[Saved entries]

+ + +

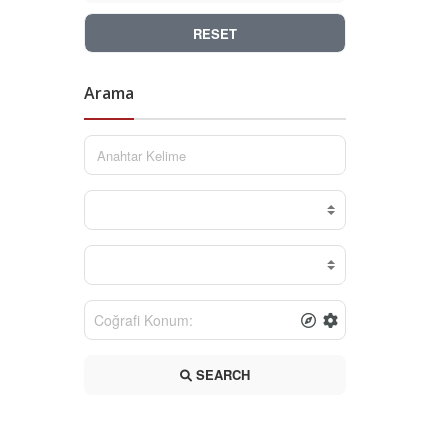
RESET
Arama
SEARCH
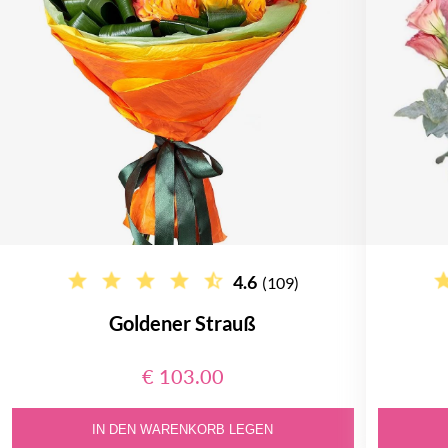
4.6
(109)
Goldener Strauß
€ 103.00
IN DEN WARENKORB LEGEN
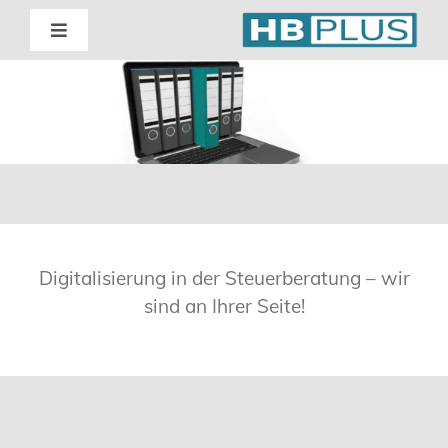
Skip
to
Toggle
Navigation
content
Standorte
Beratung
Wirtschaftsprüfung
Digitalisierung in der Steuerberatung – wir
Unternehmensberatung
sind an Ihrer Seite!
Themenschwerpunkte
Digitalisierung | Steuerberatung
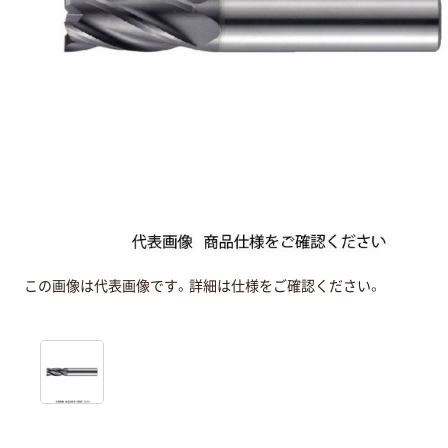
この画像は代表画像です。詳細は仕様をご確認ください。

+ + +

All lines from the one containing "Themenschwerpunkte" to the end of the entries should appear in the output exactly as written, with no pictures.

> [Solution to this task]:
Themenschwerpunkte
Digitalisierung | Steuerberatung
この画像は代表画像です。詳細は仕様をご確認ください。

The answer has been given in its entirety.